Truth or untruth? All I know is that if South Africa had a CNN or a Fox News or a MSNBC that investigate and speculate 24 hours a day on politics like here in the US, crime would have been the staple topic for them.
All I know is that a people of a beautiful country (Black, White and Colored) is being murdered and raped and subjected to all forms of violent crimes and the official government is not doing much about it. They don't even want to talk about it and they certainly are not taking the necessary action.

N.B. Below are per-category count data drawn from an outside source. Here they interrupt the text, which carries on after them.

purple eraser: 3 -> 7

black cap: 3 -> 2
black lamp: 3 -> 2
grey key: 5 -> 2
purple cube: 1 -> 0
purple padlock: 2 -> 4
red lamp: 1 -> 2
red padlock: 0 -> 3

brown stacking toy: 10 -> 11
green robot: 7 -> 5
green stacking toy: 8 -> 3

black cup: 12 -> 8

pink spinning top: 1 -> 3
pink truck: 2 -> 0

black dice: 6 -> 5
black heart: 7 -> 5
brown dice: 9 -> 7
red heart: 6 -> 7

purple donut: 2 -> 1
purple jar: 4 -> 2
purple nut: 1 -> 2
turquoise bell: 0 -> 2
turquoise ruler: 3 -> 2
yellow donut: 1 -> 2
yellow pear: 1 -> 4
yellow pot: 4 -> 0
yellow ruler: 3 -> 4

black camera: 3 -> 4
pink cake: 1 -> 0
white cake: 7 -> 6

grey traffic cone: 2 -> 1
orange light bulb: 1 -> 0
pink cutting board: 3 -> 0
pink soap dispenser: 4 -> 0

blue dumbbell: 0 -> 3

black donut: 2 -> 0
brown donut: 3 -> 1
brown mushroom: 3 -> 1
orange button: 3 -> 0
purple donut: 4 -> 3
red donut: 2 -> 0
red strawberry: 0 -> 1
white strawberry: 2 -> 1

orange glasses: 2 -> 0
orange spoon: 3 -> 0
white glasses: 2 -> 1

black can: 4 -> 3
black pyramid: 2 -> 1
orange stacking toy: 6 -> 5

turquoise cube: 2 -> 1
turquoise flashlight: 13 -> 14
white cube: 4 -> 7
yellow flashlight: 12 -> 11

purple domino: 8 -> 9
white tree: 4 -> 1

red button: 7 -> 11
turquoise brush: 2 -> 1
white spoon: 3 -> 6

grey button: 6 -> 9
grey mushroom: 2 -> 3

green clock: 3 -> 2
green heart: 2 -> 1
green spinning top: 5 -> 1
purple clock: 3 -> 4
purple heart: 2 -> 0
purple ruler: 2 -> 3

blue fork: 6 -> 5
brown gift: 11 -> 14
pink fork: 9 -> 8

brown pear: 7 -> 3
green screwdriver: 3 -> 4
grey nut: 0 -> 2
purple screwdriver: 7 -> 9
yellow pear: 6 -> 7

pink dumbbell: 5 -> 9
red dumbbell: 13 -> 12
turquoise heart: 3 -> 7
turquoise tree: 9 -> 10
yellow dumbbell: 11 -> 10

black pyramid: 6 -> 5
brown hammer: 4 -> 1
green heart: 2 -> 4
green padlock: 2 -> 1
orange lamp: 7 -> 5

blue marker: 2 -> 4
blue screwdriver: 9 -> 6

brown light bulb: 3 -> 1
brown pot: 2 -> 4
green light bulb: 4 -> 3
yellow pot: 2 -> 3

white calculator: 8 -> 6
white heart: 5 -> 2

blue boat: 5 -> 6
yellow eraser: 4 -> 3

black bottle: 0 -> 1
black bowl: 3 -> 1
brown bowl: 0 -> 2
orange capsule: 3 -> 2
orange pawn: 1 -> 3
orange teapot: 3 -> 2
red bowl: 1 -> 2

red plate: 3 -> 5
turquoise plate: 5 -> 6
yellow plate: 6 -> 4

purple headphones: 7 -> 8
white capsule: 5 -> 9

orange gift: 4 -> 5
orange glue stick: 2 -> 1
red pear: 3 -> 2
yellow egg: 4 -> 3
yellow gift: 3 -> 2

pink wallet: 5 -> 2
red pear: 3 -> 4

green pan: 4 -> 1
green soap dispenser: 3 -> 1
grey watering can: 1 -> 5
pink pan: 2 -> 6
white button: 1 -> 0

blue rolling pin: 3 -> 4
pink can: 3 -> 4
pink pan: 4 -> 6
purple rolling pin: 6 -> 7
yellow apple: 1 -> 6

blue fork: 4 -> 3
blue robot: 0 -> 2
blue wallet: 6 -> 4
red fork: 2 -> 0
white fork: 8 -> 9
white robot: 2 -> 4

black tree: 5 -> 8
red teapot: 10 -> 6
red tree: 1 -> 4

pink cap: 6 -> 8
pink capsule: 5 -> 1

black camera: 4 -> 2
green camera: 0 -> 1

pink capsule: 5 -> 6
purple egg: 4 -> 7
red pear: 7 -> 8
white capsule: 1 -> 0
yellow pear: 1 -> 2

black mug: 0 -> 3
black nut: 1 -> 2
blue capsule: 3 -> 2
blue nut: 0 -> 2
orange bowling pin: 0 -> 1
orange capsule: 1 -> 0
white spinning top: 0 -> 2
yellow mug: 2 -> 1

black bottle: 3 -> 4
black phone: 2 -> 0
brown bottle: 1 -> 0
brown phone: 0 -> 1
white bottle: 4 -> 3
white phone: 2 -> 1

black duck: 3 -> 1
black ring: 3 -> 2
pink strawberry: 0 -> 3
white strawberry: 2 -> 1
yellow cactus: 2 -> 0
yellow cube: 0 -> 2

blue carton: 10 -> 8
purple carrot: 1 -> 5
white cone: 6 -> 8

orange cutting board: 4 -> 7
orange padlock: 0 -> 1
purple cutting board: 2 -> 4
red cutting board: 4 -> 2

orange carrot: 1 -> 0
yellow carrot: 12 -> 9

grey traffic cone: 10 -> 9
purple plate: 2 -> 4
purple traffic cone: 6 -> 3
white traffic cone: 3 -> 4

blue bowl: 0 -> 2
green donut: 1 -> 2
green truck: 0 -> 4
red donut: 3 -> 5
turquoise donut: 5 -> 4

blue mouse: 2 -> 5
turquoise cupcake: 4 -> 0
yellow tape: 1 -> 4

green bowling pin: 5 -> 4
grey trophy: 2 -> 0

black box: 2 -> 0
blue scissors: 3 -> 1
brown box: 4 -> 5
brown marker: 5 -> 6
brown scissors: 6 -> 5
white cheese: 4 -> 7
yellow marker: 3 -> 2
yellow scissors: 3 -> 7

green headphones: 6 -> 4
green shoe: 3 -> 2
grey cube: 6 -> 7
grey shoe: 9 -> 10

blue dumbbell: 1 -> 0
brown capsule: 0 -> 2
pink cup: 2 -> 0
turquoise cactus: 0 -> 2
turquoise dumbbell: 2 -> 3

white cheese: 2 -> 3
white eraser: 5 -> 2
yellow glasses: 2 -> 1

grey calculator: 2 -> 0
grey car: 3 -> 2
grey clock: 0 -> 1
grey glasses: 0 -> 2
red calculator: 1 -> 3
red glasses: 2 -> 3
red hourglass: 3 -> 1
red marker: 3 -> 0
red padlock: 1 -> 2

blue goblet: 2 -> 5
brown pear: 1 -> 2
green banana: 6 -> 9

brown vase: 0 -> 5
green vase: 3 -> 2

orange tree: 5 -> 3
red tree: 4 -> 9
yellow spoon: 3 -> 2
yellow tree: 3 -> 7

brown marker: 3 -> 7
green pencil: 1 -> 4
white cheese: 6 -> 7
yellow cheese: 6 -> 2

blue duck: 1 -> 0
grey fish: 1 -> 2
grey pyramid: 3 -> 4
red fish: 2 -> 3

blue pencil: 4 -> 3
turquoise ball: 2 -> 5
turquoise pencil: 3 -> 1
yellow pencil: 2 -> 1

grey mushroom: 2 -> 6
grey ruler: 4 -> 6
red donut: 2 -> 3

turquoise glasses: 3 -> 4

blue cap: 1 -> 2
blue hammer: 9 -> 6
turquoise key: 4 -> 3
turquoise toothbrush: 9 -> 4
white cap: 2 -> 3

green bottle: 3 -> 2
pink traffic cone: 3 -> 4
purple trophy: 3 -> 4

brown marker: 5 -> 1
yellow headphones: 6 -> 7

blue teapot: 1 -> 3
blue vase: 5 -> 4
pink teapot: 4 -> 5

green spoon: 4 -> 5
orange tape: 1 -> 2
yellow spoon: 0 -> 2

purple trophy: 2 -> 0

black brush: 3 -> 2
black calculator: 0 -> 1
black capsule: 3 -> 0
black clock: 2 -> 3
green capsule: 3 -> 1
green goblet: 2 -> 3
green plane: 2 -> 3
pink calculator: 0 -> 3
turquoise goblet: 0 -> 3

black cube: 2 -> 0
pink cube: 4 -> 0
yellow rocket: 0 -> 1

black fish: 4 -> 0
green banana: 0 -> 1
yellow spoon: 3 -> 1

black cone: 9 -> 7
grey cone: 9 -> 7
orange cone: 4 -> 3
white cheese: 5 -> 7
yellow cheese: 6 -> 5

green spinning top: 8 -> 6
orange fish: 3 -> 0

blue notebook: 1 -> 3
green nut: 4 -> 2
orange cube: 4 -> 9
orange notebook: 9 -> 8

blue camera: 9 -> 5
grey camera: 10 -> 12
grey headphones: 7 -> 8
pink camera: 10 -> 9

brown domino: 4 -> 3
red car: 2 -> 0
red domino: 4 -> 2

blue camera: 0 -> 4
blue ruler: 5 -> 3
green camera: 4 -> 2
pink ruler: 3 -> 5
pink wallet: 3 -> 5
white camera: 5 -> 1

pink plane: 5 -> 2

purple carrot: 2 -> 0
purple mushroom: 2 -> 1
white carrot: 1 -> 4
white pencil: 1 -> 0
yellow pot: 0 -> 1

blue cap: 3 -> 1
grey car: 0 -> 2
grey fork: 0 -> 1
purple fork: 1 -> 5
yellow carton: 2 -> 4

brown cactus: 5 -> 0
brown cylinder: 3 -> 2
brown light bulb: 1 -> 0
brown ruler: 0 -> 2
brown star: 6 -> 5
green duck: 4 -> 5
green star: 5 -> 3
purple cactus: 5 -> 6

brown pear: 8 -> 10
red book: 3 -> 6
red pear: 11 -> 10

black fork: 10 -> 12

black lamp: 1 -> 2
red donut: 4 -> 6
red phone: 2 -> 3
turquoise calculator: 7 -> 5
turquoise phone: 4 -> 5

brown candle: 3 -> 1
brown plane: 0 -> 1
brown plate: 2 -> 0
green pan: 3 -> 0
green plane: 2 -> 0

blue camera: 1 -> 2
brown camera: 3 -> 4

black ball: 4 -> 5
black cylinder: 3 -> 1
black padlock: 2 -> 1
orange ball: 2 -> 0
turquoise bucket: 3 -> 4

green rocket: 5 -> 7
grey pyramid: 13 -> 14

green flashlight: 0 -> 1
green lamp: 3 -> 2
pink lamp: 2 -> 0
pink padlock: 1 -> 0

Websites and blogs that concentrate far more than me on this subject are:
South Africa - The bad news - http://zaregime.blogspot.com/
The Right Perspective - http://therightperspectivepodcastblog.blogspot.com/
Cry for help - http://cryforhelp.wordpress.com/
South Africa The Truth - http://www.southafricathetruth.net
South Africa Crime Watch - http://www.southafricancrimewatch.com
Crime is out of control - http://www.crimeisoutofcontrol.co.za/
South Africa Sucks - http://southafricasucks.blogspot.com/
Websites that try to tell the good news about South Africa:
The Homecoming Revolution - http://www.homecomingrevolution.co.za/
Research Note: TNS Research Surveys, a national research company, found that amongst the country’s 12.4 million urban families, one million said someone close to them had been robbed or burgled during the last six months of 2006.
Findings in the report, The State of South Africans 2007, which was released on February 4, 2007, also included:
· 200 000 households reported direct experience of murder in the same period;
· 150 000 families said someone close had been raped; and
· 500 000 reported either a car theft or a hijacking in their immediate circle.